Load multiple increasing json files by ELK stack

140 Views Asked by At

I crawled a lot of JSON files in data folder, which all named by timestamp (./data/2021-04-05-12-00.json, ./data/2021-04-05-12-30.json, ./data/2021-04-05-13-00.json, ...).

Now I'm tring to use ELK stack to load those increasing JSON files.

The JSON file is pretty printed like:

{
    "datetime": "2021-04-05 12:00:00", 
    "length": 3,
    "data": [
        {
            "id": 97816,
            "num_list": [1,2,3],
            "meta_data": "{'abc', 'cde'}"
            "short_text": "This is data 97816"
        },
        {
            "id": 97817,
            "num_list": [4,5,6],
            "meta_data": "{'abc'}"
            "short_text": "This is data 97817"
        },
        {
            "id": 97818,
            "num_list": [],
            "meta_data": "{'abc', 'efg'}"
            "short_text": "This is data 97818"
        },
    ],

}

I tried using logstash multiline plugins to extract json file, but it seems like it will handle each file as an event. Is there any way to extract each record in JSON data fileds as an event ?

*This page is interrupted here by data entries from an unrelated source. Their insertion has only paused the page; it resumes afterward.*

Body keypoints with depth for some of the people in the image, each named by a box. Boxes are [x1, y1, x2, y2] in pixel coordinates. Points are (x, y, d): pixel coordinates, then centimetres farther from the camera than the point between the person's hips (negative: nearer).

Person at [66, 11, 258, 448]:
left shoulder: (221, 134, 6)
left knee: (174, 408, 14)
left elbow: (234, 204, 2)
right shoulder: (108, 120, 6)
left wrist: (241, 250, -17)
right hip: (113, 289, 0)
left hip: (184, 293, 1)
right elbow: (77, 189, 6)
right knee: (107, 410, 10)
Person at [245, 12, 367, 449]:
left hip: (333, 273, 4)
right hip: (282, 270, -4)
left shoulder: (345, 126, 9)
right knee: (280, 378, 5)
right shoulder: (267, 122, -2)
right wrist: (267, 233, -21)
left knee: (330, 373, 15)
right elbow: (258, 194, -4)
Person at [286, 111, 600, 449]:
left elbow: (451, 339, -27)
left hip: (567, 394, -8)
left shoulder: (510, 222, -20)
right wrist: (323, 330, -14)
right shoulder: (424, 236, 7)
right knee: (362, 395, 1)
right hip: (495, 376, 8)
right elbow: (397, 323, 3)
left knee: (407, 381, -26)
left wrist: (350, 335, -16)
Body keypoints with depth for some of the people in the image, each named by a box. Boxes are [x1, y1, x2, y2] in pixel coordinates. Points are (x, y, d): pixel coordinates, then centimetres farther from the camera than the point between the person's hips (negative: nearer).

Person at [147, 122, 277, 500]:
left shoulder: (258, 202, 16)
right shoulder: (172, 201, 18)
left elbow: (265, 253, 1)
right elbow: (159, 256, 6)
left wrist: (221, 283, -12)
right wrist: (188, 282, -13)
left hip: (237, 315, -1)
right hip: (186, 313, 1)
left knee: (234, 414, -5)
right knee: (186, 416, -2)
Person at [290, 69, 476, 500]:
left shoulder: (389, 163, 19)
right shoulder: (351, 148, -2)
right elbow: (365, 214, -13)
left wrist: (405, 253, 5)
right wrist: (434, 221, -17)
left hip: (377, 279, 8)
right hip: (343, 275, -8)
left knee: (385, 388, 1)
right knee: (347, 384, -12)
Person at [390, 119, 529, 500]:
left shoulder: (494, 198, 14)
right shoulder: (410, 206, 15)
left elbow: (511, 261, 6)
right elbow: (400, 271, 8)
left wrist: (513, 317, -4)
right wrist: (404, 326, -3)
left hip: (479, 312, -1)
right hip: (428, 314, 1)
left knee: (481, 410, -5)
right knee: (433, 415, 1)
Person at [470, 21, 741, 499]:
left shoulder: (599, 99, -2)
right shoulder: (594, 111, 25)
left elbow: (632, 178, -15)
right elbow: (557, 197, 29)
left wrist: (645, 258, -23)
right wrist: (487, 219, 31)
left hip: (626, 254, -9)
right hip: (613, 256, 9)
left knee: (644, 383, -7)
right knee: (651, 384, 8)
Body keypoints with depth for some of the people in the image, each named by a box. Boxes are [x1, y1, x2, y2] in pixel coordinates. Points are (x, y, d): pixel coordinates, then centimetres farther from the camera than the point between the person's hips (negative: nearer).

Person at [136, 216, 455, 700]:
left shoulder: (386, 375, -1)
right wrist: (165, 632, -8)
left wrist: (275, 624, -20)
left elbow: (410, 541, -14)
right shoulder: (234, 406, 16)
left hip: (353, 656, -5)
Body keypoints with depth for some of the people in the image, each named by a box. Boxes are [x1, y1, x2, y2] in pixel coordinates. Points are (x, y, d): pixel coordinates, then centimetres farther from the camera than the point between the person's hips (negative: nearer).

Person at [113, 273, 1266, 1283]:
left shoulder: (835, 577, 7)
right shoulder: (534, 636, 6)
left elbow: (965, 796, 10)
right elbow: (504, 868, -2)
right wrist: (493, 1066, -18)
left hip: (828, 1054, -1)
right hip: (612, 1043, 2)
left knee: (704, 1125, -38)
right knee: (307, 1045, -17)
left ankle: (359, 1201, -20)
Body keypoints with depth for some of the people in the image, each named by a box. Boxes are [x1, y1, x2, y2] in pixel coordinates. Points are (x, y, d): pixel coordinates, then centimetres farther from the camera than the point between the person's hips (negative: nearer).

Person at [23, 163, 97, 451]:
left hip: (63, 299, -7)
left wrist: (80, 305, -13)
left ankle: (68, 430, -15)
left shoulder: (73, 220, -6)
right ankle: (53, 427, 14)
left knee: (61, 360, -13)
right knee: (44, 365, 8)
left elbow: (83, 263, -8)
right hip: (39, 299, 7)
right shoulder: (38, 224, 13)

Also, what's the best practice for loading multiple increasing pretty-printed JSON files in ELK ?

1

There are 1 best solutions below

0
On

Using multiline is correct if you want to handle each file as one input event.

Then you need to leverage the split filter in order to create one event for each element in the data array:

filter {
  split {
    field => "data"
  }
}

So Logstash reads one file as a whole, it passes its content as a single event to the filter layer and then the split filter as shown above will spawn one new event for each element in the data array.